In this kind of store, we would want choice. The choice to buy the Border collie, the Burmilla cat or, if you were my niece, a pug!
Imagine though, that you had no choice and that you were blindfolded. You would just wander into the store and buy the first thing you touch or worse still imagine you are made to buy one of everything regardless of its tooth size!
That’s how some investors behave. Blindly buying a piece of everything just because it happens to be in the store.
There are too many snakes and spiders and tigers in financial markets to take that risk, in my view.
For me, the biggest stand out in markets in June was the continual fall in long term interest rates. By month end some $13 trillion of fixed income investments around the World carried negative interest rates. This includes $1 trillion of corporate debt. That’s money borrowed by companies where, in essence, you are paying them for the privilege of them borrowing from you! This kind of tiger doesn't eat your hand, but over the years will surely consume your wealth.
Passive investors, who own a piece of everything in the market, make no choices about what they will buy. They line up with billions of dollars to fund governments and companies at rates of return guaranteed to lose money over the life of an investment.

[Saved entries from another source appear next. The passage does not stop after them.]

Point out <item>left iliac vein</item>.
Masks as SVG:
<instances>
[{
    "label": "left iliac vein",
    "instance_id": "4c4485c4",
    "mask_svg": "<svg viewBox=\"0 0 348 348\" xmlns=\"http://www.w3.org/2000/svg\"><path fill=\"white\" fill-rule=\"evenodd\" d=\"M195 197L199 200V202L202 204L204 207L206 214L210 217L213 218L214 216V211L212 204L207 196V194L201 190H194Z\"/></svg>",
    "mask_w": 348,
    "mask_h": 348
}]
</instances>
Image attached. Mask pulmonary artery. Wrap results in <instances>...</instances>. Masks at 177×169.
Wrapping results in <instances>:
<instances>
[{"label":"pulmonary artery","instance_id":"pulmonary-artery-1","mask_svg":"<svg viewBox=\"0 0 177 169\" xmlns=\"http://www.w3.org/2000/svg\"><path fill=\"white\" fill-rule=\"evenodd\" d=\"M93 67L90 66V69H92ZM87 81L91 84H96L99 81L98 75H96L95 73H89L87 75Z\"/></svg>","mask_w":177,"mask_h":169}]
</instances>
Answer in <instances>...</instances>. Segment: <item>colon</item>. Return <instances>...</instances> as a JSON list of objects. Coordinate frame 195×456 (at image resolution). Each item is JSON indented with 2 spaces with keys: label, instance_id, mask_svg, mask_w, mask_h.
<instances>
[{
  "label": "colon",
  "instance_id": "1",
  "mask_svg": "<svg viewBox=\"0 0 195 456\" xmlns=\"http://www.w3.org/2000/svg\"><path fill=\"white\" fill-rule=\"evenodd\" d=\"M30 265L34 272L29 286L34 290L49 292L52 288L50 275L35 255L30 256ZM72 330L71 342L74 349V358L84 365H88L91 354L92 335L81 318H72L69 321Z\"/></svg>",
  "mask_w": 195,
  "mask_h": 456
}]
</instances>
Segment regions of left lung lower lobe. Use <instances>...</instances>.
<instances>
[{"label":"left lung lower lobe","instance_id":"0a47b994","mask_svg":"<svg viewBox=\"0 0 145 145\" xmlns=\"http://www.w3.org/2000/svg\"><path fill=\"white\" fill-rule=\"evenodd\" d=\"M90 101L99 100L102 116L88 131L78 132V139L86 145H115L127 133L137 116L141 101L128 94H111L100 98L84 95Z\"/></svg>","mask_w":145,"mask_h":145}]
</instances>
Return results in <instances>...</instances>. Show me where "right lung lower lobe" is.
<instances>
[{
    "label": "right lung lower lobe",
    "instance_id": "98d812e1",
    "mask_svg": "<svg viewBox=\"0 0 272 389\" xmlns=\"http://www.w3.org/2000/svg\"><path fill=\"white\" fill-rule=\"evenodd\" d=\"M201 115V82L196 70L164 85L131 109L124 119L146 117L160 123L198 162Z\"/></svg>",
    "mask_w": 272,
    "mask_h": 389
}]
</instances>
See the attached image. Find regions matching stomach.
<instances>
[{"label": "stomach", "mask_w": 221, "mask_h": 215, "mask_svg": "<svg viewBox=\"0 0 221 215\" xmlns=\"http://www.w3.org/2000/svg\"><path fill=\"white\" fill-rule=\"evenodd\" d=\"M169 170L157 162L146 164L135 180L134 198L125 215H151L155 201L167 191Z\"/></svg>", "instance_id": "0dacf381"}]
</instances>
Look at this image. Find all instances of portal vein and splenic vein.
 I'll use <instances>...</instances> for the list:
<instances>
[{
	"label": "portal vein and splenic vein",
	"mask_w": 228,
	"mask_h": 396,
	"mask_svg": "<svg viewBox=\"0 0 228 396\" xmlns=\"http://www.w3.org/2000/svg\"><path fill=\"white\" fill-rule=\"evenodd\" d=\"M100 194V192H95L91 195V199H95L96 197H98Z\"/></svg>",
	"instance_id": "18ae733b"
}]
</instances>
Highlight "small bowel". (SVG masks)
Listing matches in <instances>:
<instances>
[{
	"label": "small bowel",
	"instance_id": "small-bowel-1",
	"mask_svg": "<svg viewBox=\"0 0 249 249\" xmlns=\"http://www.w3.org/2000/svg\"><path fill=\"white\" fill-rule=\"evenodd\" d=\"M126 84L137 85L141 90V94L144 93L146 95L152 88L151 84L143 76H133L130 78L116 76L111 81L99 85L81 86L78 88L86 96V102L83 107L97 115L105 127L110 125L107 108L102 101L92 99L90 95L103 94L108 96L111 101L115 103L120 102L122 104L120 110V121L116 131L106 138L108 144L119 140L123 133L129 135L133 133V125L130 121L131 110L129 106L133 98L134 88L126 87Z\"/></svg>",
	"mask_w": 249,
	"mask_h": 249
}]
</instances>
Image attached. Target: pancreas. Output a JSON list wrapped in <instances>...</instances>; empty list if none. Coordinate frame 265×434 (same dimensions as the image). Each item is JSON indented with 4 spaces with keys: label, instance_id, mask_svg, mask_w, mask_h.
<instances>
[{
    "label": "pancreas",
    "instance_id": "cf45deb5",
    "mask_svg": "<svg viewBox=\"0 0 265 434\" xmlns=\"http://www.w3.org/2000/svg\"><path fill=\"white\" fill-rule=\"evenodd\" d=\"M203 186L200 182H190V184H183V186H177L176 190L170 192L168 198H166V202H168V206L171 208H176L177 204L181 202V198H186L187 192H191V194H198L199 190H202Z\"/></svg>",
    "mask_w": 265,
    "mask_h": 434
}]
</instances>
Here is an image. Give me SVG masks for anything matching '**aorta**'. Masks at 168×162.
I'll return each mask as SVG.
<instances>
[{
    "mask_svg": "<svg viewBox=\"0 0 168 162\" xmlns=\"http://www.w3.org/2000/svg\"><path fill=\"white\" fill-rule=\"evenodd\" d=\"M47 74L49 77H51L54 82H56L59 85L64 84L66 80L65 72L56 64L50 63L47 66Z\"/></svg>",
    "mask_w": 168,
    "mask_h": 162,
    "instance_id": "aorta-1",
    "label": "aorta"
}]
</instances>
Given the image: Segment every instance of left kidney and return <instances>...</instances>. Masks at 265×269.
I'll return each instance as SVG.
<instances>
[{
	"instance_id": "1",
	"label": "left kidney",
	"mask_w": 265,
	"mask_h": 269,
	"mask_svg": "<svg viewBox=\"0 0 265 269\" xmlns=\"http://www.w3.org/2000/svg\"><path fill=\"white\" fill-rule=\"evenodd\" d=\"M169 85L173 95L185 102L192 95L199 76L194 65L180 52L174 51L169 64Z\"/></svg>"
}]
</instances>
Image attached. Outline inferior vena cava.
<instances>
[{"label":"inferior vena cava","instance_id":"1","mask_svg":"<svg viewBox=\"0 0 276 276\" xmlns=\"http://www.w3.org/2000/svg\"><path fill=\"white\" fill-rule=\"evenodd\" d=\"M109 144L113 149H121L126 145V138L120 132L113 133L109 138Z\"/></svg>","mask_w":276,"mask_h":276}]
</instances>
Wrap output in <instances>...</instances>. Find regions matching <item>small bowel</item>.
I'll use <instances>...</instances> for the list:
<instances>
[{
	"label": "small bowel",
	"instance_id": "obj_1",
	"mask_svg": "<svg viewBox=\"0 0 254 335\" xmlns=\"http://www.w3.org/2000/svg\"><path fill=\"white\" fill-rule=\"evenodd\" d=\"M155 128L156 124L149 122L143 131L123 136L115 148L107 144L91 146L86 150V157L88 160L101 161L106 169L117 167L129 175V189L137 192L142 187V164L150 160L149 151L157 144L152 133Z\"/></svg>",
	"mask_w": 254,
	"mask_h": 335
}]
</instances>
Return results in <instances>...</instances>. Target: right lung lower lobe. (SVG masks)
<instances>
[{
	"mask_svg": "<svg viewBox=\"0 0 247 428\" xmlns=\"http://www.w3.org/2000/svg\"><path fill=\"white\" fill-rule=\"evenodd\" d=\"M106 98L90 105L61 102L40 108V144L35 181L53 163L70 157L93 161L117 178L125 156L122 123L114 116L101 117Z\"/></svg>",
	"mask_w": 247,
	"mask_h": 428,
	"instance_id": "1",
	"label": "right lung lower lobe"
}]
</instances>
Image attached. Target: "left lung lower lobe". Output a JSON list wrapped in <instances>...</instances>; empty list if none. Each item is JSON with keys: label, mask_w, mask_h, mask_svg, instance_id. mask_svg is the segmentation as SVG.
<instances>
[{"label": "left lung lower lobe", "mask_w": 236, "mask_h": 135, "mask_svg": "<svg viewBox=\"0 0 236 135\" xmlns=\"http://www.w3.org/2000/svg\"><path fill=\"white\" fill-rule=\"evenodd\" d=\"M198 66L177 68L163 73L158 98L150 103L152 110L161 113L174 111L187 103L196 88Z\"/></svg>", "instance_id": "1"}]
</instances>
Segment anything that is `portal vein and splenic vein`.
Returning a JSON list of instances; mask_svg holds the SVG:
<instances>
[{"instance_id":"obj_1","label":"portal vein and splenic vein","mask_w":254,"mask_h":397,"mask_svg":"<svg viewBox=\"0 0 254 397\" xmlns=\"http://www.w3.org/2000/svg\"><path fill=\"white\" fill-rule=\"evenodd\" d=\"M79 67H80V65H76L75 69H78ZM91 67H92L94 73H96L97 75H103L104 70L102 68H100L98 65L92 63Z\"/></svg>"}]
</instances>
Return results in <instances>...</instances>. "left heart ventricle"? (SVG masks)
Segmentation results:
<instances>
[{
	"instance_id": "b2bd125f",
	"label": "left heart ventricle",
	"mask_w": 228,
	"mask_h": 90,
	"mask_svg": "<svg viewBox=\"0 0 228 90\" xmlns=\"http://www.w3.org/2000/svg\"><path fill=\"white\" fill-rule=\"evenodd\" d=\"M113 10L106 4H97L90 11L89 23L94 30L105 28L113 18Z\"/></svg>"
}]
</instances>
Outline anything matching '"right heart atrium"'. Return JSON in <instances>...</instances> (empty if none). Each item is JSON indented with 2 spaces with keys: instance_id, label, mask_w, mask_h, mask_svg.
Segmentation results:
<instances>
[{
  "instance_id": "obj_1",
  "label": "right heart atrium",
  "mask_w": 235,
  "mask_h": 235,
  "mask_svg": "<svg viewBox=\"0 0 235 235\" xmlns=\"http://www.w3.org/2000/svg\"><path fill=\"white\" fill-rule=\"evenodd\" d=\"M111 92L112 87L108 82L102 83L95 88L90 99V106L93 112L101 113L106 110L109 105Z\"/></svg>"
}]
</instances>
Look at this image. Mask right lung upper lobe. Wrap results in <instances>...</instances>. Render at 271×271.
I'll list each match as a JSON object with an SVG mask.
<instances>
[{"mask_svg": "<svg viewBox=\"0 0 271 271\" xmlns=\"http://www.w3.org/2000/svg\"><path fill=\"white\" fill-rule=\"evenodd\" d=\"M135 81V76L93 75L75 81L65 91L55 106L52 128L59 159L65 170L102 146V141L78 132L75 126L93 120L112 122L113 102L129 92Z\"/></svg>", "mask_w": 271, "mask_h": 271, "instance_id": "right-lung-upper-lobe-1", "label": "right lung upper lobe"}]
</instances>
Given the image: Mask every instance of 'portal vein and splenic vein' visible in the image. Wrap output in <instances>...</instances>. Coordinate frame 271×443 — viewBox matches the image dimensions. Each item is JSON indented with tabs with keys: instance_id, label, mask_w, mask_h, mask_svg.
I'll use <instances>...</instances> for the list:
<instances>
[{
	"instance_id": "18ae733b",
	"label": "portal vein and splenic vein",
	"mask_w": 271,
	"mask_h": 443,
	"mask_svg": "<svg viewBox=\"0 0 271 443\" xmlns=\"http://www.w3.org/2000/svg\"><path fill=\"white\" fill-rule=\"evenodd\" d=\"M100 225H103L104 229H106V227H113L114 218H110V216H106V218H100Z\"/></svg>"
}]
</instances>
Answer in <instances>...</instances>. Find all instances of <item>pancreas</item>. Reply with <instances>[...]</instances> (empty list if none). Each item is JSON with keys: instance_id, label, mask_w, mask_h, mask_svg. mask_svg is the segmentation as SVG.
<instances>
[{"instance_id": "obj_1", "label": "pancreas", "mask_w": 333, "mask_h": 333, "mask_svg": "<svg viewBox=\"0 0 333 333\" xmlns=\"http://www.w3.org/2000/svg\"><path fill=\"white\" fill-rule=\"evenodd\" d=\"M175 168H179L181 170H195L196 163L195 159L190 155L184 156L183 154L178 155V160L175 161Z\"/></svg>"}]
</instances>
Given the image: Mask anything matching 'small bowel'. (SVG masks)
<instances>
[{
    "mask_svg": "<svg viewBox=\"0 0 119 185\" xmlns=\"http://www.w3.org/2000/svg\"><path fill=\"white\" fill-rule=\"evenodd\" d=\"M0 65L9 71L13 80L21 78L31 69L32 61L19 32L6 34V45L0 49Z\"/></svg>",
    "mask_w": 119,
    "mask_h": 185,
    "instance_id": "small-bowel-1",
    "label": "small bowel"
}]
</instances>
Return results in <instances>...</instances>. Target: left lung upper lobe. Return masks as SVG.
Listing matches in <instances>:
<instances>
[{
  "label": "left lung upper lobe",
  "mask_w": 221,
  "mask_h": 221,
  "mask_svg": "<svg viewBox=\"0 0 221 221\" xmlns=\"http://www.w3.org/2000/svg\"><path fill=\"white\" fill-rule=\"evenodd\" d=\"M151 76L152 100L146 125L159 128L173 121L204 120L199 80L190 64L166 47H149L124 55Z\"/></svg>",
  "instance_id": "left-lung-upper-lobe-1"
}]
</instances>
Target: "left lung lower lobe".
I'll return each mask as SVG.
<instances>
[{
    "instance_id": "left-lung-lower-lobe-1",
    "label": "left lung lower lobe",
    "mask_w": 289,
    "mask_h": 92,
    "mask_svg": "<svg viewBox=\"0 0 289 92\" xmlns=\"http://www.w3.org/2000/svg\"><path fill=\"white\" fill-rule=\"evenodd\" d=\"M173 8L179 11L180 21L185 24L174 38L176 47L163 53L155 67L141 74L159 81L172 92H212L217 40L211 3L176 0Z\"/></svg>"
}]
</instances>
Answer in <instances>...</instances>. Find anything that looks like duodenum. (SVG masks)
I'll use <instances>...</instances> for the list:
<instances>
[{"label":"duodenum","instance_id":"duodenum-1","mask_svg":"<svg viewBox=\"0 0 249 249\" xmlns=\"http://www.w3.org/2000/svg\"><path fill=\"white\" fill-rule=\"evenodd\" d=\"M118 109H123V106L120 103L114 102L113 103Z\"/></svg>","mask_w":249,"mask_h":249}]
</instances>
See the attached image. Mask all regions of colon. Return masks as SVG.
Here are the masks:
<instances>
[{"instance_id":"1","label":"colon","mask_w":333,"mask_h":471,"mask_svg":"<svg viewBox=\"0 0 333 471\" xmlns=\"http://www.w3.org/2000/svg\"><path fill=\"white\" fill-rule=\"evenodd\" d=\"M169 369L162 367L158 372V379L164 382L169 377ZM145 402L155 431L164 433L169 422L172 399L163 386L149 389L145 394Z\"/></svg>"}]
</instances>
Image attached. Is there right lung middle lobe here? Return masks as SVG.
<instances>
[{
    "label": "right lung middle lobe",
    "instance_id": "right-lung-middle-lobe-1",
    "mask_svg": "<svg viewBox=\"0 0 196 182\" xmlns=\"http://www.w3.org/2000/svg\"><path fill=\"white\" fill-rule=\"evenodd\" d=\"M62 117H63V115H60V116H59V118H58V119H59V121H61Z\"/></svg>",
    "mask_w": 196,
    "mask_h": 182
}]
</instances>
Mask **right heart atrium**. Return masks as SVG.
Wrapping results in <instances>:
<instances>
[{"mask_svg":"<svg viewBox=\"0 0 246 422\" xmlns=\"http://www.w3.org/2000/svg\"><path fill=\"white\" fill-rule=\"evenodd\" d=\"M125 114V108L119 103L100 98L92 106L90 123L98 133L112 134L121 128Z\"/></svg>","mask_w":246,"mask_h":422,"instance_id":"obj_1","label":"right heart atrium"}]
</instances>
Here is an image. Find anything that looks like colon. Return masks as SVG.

This does not seem even a little bit rational.
No choice investing imposes a heavy burden. Not only does it mean you have to buy these securities but that you have to hold them, come what may, while they remain part of the market index.
As an active manager we have choice. While we don't own a lot of fixed income investments with negative yields our Head of Fixed Income, David McLeish, chose to own some with the view that rates would fall, leading to capital gains. He was right. But he can now change his mind and lock that profit in. A passive investor holding the same fixed income investment is forced to hold to maturity and will watch any gains disappear. I guess someone has to feed the tiger!
Fixed income is not the only part of the market where dangers lurk, and choice is a prerequisite for success. I have mentioned this statistic in previous monthlies, but over the last year some 80% of new companies listed in the United States weren't generating bottom line profits. In some cases they were even posting huge losses. This trend has continued in 2019 with loss makers like Uber and Lyft, Pinterest and Slack listing. Some of these are large companies that will form part of recognised share market indices and will be bought as part of passive investment strategies.
While losing today doesn't mean a company can't go on to be a wonderful success the odds aren't great. Research, admittedly a little dated now, from US investment house GMO showed that loss making firms, in the United States, underperformed the average company by 8%pa over the period from 1979 to 2011. Choice, not blind faith, in making investments in risky, loss making companies, is essential.
One last danger that we should all be aware of is the flip side to low interest rates. Like moths clustering around a light many companies have been drawn in by the allure of low interest rates. This has meant debt levels at companies rising, and rising markedly.
Whatever way you cut it the numbers are scary. Focussing primarily on the United States, largely because this is where we get the best data, total corporate debt as a percentage of GDP is close to all-time highs, and this is in a good economy. Debt normally peaks in recessions. Net leverage (net debt to EBITDA) for the Russell 3000 index is close to all-time highs and issuance of BBB rated debt as a percentage of all investment grade debt issued, is also at all-time highs (BBB is the lowest quality rung of investment grade debt). The message from debt markets is clear!
As we all know, like having a huge mortgage, too much debt can be dangerous. It's all OK if interest rates stay stable, we keep our jobs or the kids don't need expensive orthodontic work! If things change too much debt means going from OK, to being out of business very quickly. This makes us incredibly picky investing in companies with too much debt. Passive investors aren't. Beware.
Financial markets have become more divergent. Divergence has opened up the gaps between the haves and the have nots, the indebted and the financially responsible, between assets expected to deliver positive returns and those locking in long term losses. Choice has become even more important than ever. We remain steadfastly committed to applying that choice, in a thoughtful way, to enhance your long term financial well-being and to avoid the snakes, spiders and tigers lurking in today's markets.